### Data below
--------

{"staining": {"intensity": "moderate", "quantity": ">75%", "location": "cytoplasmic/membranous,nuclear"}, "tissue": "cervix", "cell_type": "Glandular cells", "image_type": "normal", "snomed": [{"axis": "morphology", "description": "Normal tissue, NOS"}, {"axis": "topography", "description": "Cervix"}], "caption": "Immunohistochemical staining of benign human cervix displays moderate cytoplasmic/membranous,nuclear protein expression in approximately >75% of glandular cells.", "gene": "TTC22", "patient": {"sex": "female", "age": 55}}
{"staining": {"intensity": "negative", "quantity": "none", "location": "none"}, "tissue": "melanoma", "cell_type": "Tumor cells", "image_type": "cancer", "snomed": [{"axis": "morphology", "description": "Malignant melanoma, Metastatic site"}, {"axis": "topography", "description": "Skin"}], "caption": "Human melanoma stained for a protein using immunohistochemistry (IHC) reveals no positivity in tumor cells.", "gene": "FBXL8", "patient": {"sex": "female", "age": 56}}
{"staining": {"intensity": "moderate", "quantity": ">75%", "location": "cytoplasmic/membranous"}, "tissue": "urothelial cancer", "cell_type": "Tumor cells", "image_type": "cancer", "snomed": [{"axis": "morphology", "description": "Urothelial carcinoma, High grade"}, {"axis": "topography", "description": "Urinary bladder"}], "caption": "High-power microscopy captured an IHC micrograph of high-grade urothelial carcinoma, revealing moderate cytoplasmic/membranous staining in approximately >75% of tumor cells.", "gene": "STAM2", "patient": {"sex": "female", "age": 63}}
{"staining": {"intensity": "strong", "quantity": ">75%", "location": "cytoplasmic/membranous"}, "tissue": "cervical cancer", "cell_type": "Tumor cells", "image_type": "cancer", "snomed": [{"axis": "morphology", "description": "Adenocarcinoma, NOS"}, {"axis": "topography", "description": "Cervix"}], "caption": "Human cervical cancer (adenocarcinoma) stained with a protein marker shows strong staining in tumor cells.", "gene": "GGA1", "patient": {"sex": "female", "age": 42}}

--------

### Try it
All of the data, start to finish: please output it exactly.

### Answer to this problem
{"staining": {"intensity": "moderate", "quantity": ">75%", "location": "cytoplasmic/membranous,nuclear"}, "tissue": "cervix", "cell_type": "Glandular cells", "image_type": "normal", "snomed": [{"axis": "morphology", "description": "Normal tissue, NOS"}, {"axis": "topography", "description": "Cervix"}], "caption": "Immunohistochemical staining of benign human cervix displays moderate cytoplasmic/membranous,nuclear protein expression in approximately >75% of glandular cells.", "gene": "TTC22", "patient": {"sex": "female", "age": 55}}
{"staining": {"intensity": "negative", "quantity": "none", "location": "none"}, "tissue": "melanoma", "cell_type": "Tumor cells", "image_type": "cancer", "snomed": [{"axis": "morphology", "description": "Malignant melanoma, Metastatic site"}, {"axis": "topography", "description": "Skin"}], "caption": "Human melanoma stained for a protein using immunohistochemistry (IHC) reveals no positivity in tumor cells.", "gene": "FBXL8", "patient": {"sex": "female", "age": 56}}
{"staining": {"intensity": "moderate", "quantity": ">75%", "location": "cytoplasmic/membranous"}, "tissue": "urothelial cancer", "cell_type": "Tumor cells", "image_type": "cancer", "snomed": [{"axis": "morphology", "description": "Urothelial carcinoma, High grade"}, {"axis": "topography", "description": "Urinary bladder"}], "caption": "High-power microscopy captured an IHC micrograph of high-grade urothelial carcinoma, revealing moderate cytoplasmic/membranous staining in approximately >75% of tumor cells.", "gene": "STAM2", "patient": {"sex": "female", "age": 63}}
{"staining": {"intensity": "strong", "quantity": ">75%", "location": "cytoplasmic/membranous"}, "tissue": "cervical cancer", "cell_type": "Tumor cells", "image_type": "cancer", "snomed": [{"axis": "morphology", "description": "Adenocarcinoma, NOS"}, {"axis": "topography", "description": "Cervix"}], "caption": "Human cervical cancer (adenocarcinoma) stained with a protein marker shows strong staining in tumor cells.", "gene": "GGA1", "patient": {"sex": "female", "age": 42}}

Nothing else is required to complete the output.